Dataset entries
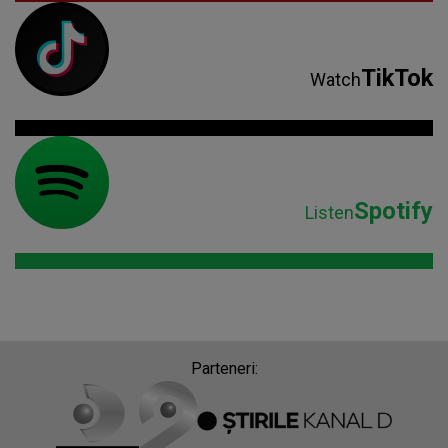
TikTok
Watch
Spotify
Listen
Parteneri:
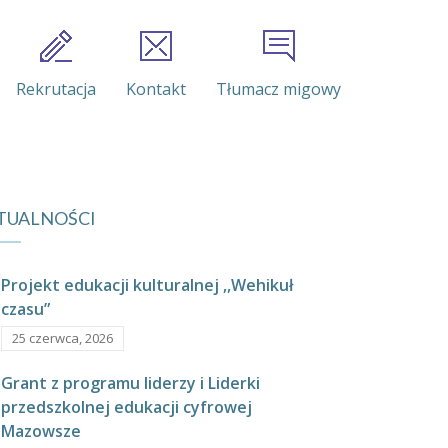
Rekrutacja
Kontakt
Tłumacz migowy
TUALNOŚCI
Projekt edukacji kulturalnej ,,Wehikuł
czasu”
25 czerwca, 2026
Grant z programu liderzy i Liderki
przedszkolnej edukacji cyfrowej
Mazowsze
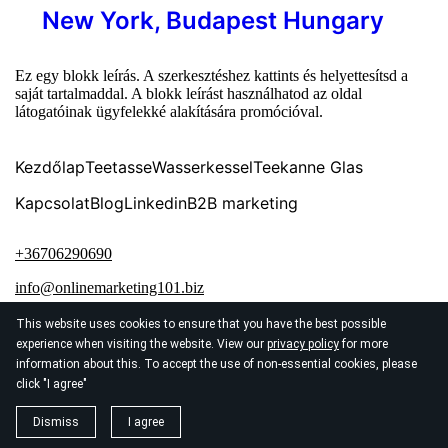
New York, Budapest Hungary
Ez egy blokk leírás. A szerkesztéshez kattints és helyettesítsd a
saját tartalmaddal. A blokk leírást használhatod az oldal
látogatóinak ügyfelekké alakítására promócióval.
Kezdőlap
Teetasse
Wasserkessel
Teekanne Glas
Kapcsolat
Blog
Linkedin
B2B marketing
+36706290690
info@onlinemarketing101.biz
This website uses cookies to ensure that you have the best possible
experience when visiting the website. View our
privacy policy
for more
information about this. To accept the use of non-essential cookies, please
click "I agree"
© 2026
AI SEO Marketing Agency New York
Dismiss
I agree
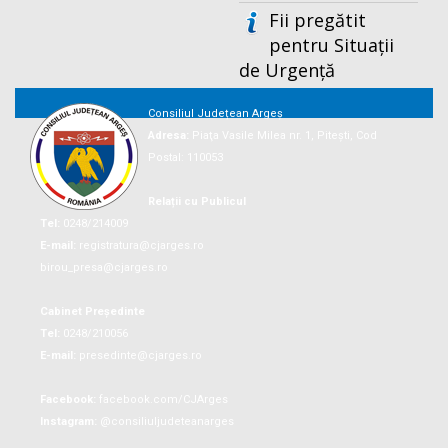
Fii pregătit
pentru Situații
de Urgență
Consiliul Județean Argeș
Adresa:
Piaţa Vasile Milea nr. 1, Piteşti, Cod
Postal: 110053
Relații cu Publicul
Tel:
0248/214009
E-mail:
registratura@cjarges.ro
birou_presa@cjarges.ro
Cabinet Președinte
Tel:
0248/210056
E-mail:
presedinte@cjarges.ro
Facebook:
facebook.com/CJArges
Instagram:
@consiliuljudeteanarges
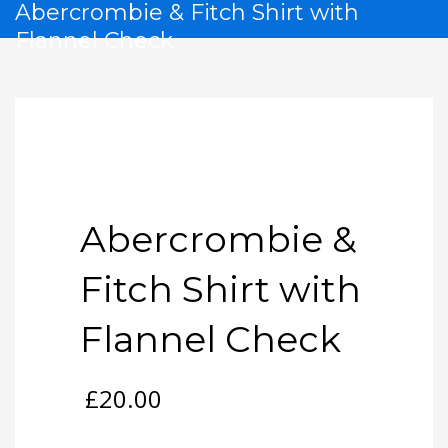
Abercrombie & Fitch Shirt with
Flannel Check
Abercrombie &
Fitch Shirt with
Flannel Check
£
20.00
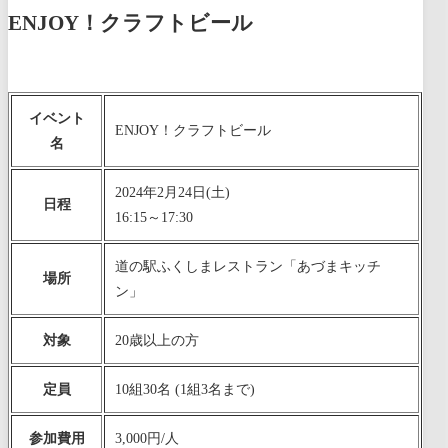
ENJOY！クラフトビール
イベント
ENJOY！クラフトビール
名
2024年2月24日(土)
日程
16:15～17:30
道の駅ふくしまレストラン「あづまキッチ
場所
ン」
対象
20歳以上の方
定員
10組30名 (1組3名まで)
参加費用
3,000円/人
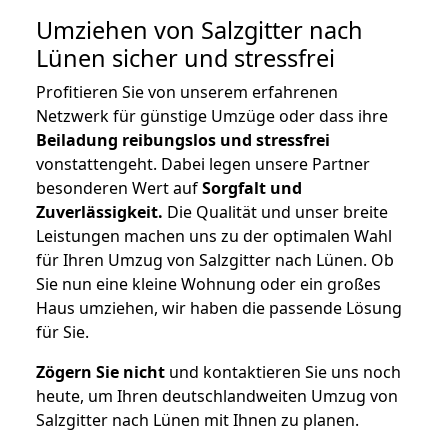
Umziehen von
Salzgitter nach
Lünen
sicher und stressfrei
Profitieren Sie von unserem erfahrenen
Netzwerk für günstige Umzüge oder dass ihre
Beiladung reibungslos und stressfrei
vonstattengeht. Dabei legen unsere Partner
besonderen Wert auf
Sorgfalt und
Zuverlässigkeit.
Die Qualität und unser breite
Leistungen machen uns zu der optimalen Wahl
für Ihren Umzug von Salzgitter nach Lünen. Ob
Sie nun eine kleine Wohnung oder ein großes
Haus umziehen, wir haben die passende Lösung
für Sie.
Zögern Sie nicht
und kontaktieren Sie uns noch
heute, um Ihren deutschlandweiten Umzug von
Salzgitter nach Lünen mit Ihnen zu planen.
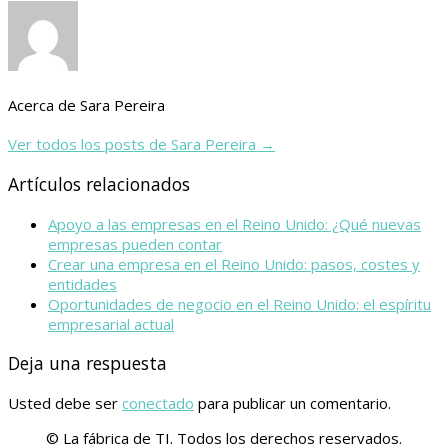
Acerca de Sara Pereira
Ver todos los posts de Sara Pereira
→
Artículos relacionados
Apoyo a las empresas en el Reino Unido: ¿Qué nuevas
empresas pueden contar
Crear una empresa en el Reino Unido: pasos, costes y
entidades
Oportunidades de negocio en el Reino Unido: el espíritu
empresarial actual
Deja una respuesta
Usted debe ser
conectado
para publicar un comentario.
© La fábrica de TI. Todos los derechos reservados.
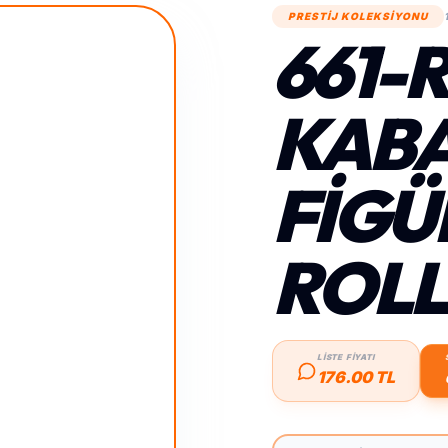
PRESTİJ KOLEKSİYONU
661-
KAB
FIGÜ
ROLL
LİSTE FİYATI
176.00 TL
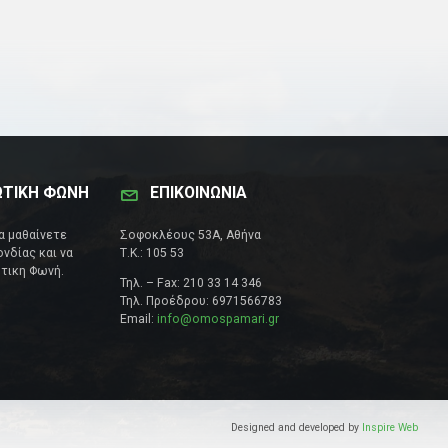
ΩΤΙΚΗ ΦΩΝΗ
ΕΠΙΚΟΙΝΩΝΊΑ
να μαθαίνετε
Σοφοκλέους 53Α, Αθήνα
νδίας και να
Τ.Κ.: 105 53
τικη Φωνή.
Τηλ. – Fax: 210 33 14 346
Τηλ. Προέδρου: 6971566783
Email:
info@omospamari.gr
Designed and developed by
Inspire Web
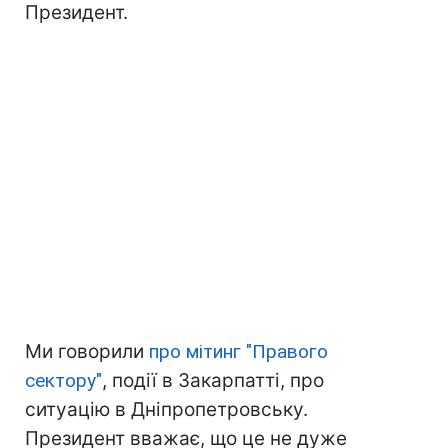
Президент.
Ми говорили
про мітинг "Правого
сектору"
, події в Закарпатті, про
ситуацію в Дніпропетровську.
Президент вважає, що це не дуже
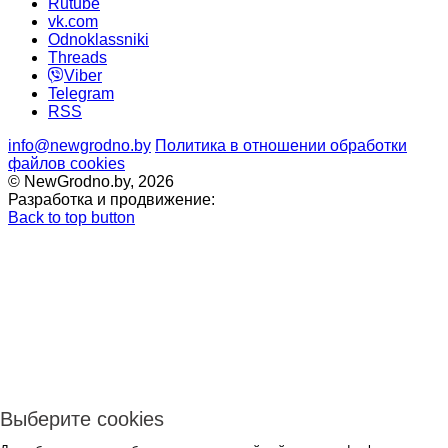
Rutube
vk.com
Odnoklassniki
Threads
Viber
Telegram
RSS
info@newgrodno.by
Политика в отношении обработки
файлов cookies
© NewGrodno.by, 2026
Разработка и продвижение:
Back to top button
Выберите cookies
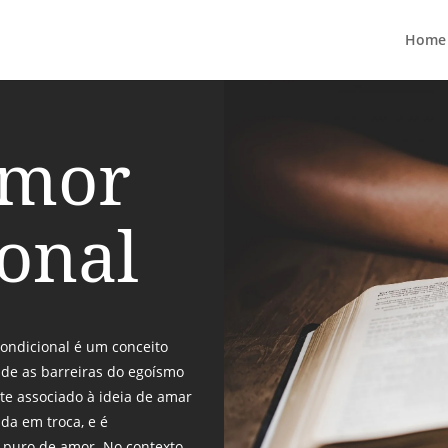
Home
amor
ional
ondicional é um conceito
de as barreiras do egoísmo
te associado à ideia de amar
da em troca, e é
 puro de amor. No contexto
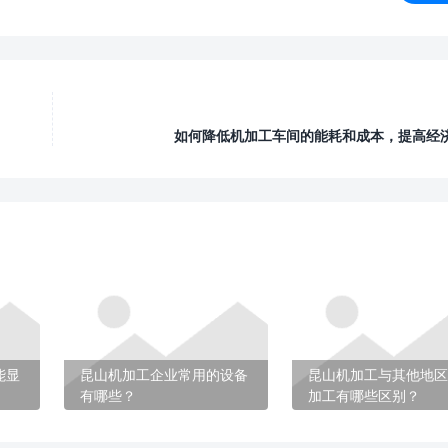
如何降低机加工车间的能耗和成本，提高经
能显
昆山机加工企业常用的设备
昆山机加工与其他地区
有哪些？
加工有哪些区别？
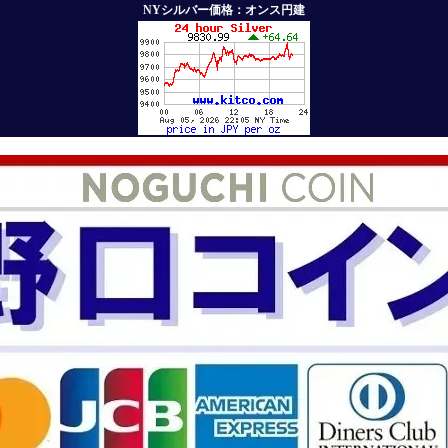
NYシルバー価格：オンス円建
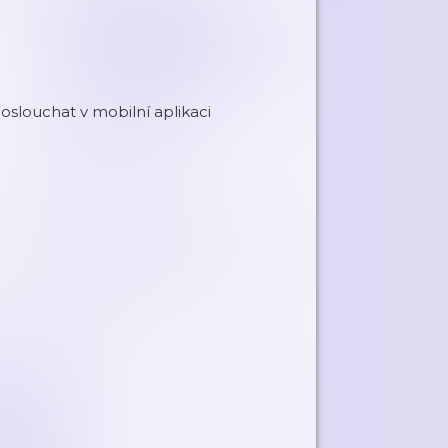
louchat v mobilní aplikaci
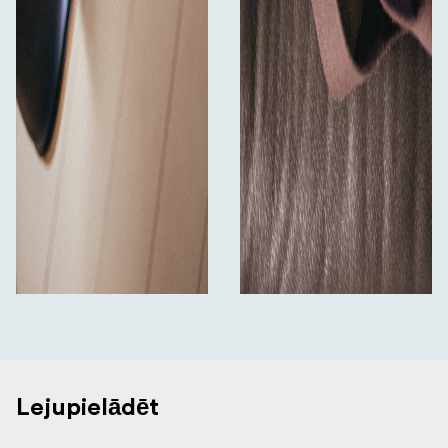
Lejupielādēt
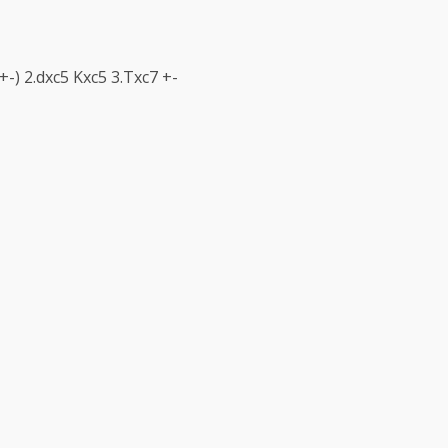
+-) 2.dxc5 Kxc5 3.Txc7 +-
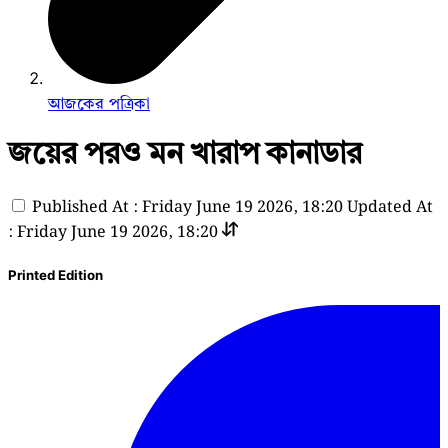
আজকের পত্রিকা
জয়ের পরও মন খারাপ কানাডার
Published At : Friday June 19 2026, 18:20
Updated At
: Friday June 19 2026, 18:20
Printed Edition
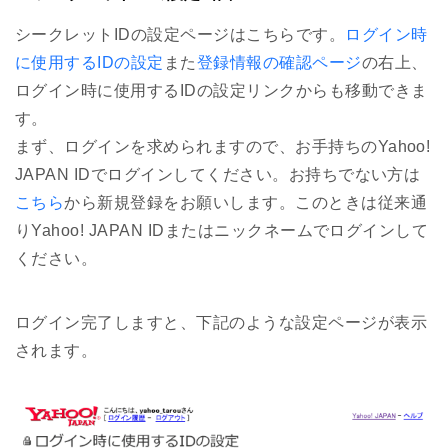
シークレットIDの設定ページはこちらです。
ログイン時
に使用するIDの設定
また
登録情報の確認ページ
の右上、
ログイン時に使用するIDの設定リンクからも移動できま
す。
まず、ログインを求められますので、お手持ちのYahoo!
JAPAN IDでログインしてください。お持ちでない方は
こちら
から新規登録をお願いします。このときは従来通
りYahoo! JAPAN IDまたはニックネームでログインして
ください。
ログイン完了しますと、下記のような設定ページが表示
されます。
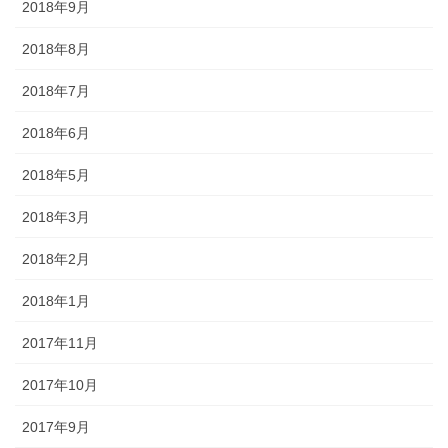
2018年9月
2018年8月
2018年7月
2018年6月
2018年5月
2018年3月
2018年2月
2018年1月
2017年11月
2017年10月
2017年9月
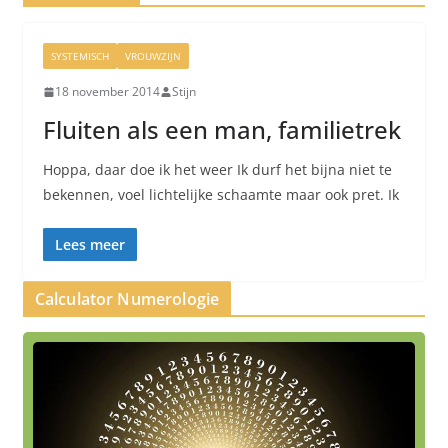
SYSTEMISCH
VROUWZIJN
18 november 2014
Stijn
Fluiten als een man, familietrek
Hoppa, daar doe ik het weer Ik durf het bijna niet te
bekennen, voel lichtelijke schaamte maar ook pret. Ik
Lees meer
Calculator Numerologie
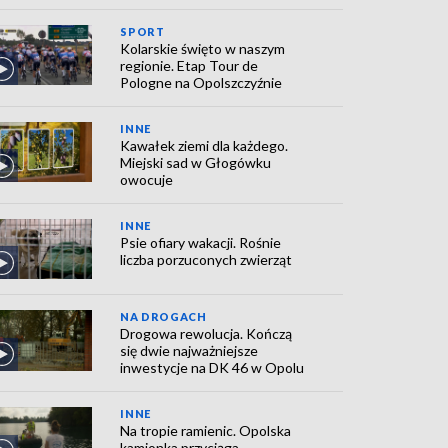
SPORT
Kolarskie święto w naszym
regionie. Etap Tour de
Pologne na Opolszczyźnie
INNE
Kawałek ziemi dla każdego.
Miejski sad w Głogówku
owocuje
INNE
Psie ofiary wakacji. Rośnie
liczba porzuconych zwierząt
NA DROGACH
Drogowa rewolucja. Kończą
się dwie najważniejsze
inwestycje na DK 46 w Opolu
INNE
Na tropie ramienic. Opolska
kamionka przyciąga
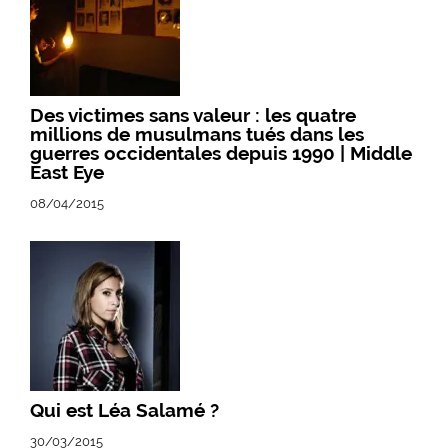
Des victimes sans valeur : les quatre
millions de musulmans tués dans les
guerres occidentales depuis 1990 | Middle
East Eye
08/04/2015
Qui est Léa Salamé ?
30/03/2015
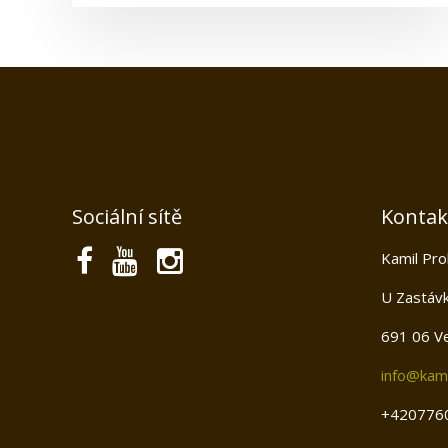
Sociální sítě
Kontak
Kamil Pro
U Zastáv
691 06 Ve
info@kami
+420776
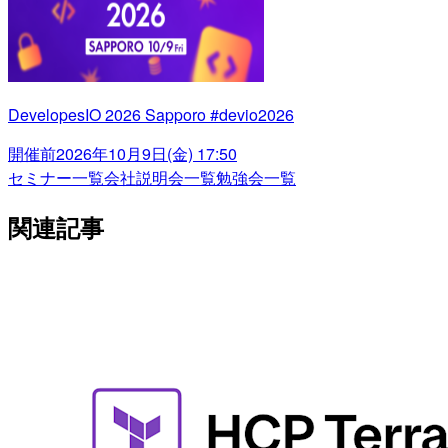
DevelopesIO 2026 Sapporo #devio2026
開催前
2026年10月9日(金) 17:50
セミナー一覧
会社説明会一覧
勉強会一覧
関連記事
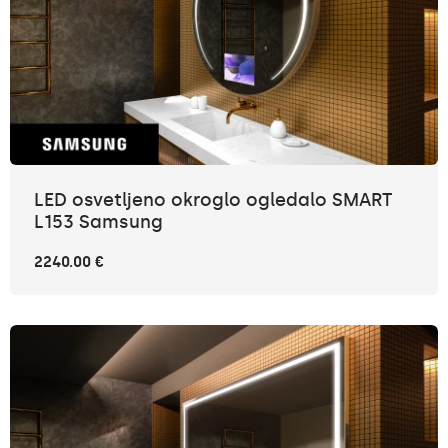
LED osvetljeno okroglo ogledalo SMART
L153 Samsung
2240.00 €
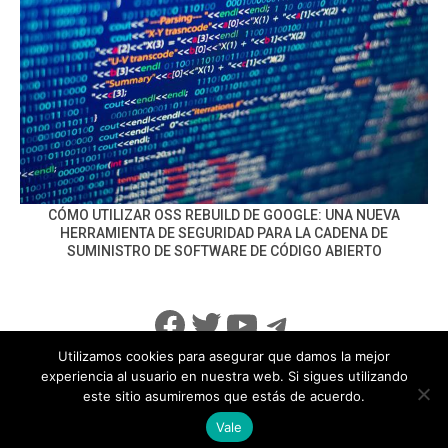
CÓMO UTILIZAR OSS REBUILD DE GOOGLE: UNA NUEVA
HERRAMIENTA DE SEGURIDAD PARA LA CADENA DE
SUMINISTRO DE SOFTWARE DE CÓDIGO ABIERTO
Facebook
Twitter
YouTube
Telegram
Utilizamos cookies para asegurar que damos la mejor
experiencia al usuario en nuestra web. Si sigues utilizando
este sitio asumiremos que estás de acuerdo.
info@noticiasseguridad.com
Política de Privacidad
Vale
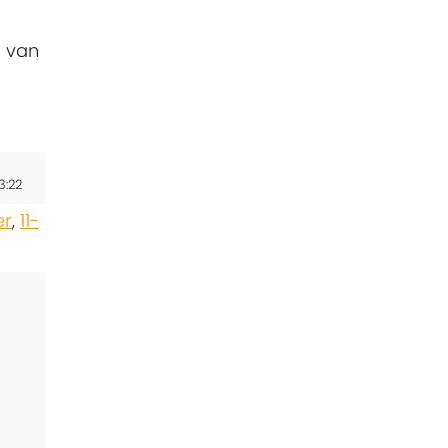
r van
3:22
er
,
11-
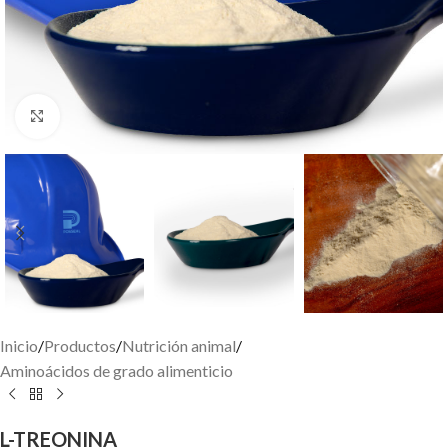
Click to enlarge
Inicio
/
Productos
/
Nutrición animal
/
Aminoácidos de grado alimenticio
L-TREONINA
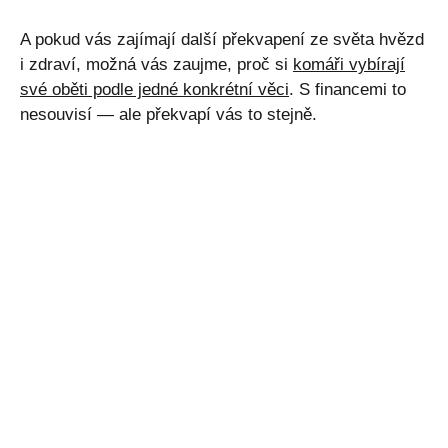
A pokud vás zajímají další překvapení ze světa hvězd
i zdraví, možná vás zaujme, proč si
komáři vybírají
své oběti podle jedné konkrétní věci
. S financemi to
nesouvisí — ale překvapí vás to stejně.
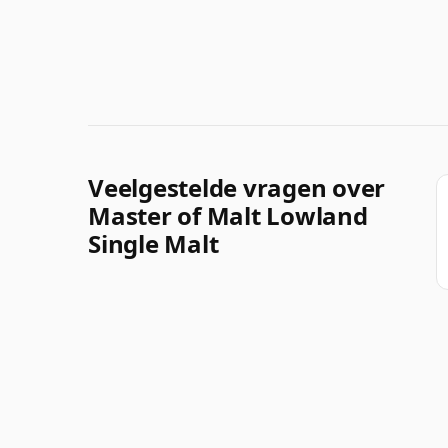
Veelgestelde vragen over
Master of Malt Lowland
Single Malt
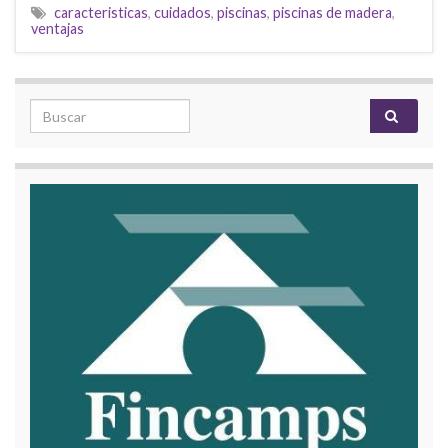
caracteristicas
,
cuidados
,
piscinas
,
piscinas de madera
,
ventajas
Search for:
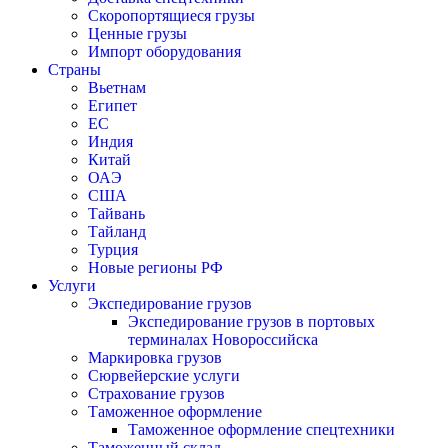
Скоропортящиеся грузы
Ценные грузы
Импорт оборудования
Страны
Вьетнам
Египет
ЕС
Индия
Китай
ОАЭ
США
Тайвань
Тайланд
Турция
Новые регионы РФ
Услуги
Экспедирование грузов
Экспедирование грузов в портовых
терминалах Новороссийска
Маркировка грузов
Сюрвейерские услуги
Страхование грузов
Таможенное оформление
Таможенное оформление спецтехники
Таможенный склад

PROBLEM DESCRIPTION:
Quote the stretch from the line containing "Sociální sítě" through the last line above, including both ends. Leave the pictures out of your answer.

ANSWER BELOW:
Sociální sítě
Kontak
Kamil Pro
U Zastáv
691 06 Ve
info@kami
+420776
DevelopesIO 2026 Sapporo #devio2026
開催前
2026年10月9日(金) 17:50
セミナー一覧
会社説明会一覧
勉強会一覧
関連記事
LED osvetljeno okroglo ogledalo SMART
L153 Samsung
2240.00 €
CÓMO UTILIZAR OSS REBUILD DE GOOGLE: UNA NUEVA
HERRAMIENTA DE SEGURIDAD PARA LA CADENA DE
SUMINISTRO DE SOFTWARE DE CÓDIGO ABIERTO
Facebook
Twitter
YouTube
Telegram
Utilizamos cookies para asegurar que damos la mejor
experiencia al usuario en nuestra web. Si sigues utilizando
este sitio asumiremos que estás de acuerdo.
info@noticiasseguridad.com
Política de Privacidad
Vale
r van
3:22
er
,
11-
Click to enlarge
Inicio
/
Productos
/
Nutrición animal
/
Aminoácidos de grado alimenticio
L-TREONINA
A pokud vás zajímají další překvapení ze světa hvězd
i zdraví, možná vás zaujme, proč si
komáři vybírají
své oběti podle jedné konkrétní věci
. S financemi to
nesouvisí — ale překvapí vás to stejně.
Veelgestelde vragen over
Master of Malt Lowland
Single Malt
caracteristicas
,
cuidados
,
piscinas
,
piscinas de madera
,
ventajas
Search for:
Скоропортящиеся грузы
Ценные грузы
Импорт оборудования
Страны
Вьетнам
Египет
ЕС
Индия
Китай
ОАЭ
США
Тайвань
Тайланд
Турция
Новые регионы РФ
Услуги
Экспедирование грузов
Экспедирование грузов в портовых
терминалах Новороссийска
Маркировка грузов
Сюрвейерские услуги
Страхование грузов
Таможенное оформление
Таможенное оформление спецтехники
Таможенный склад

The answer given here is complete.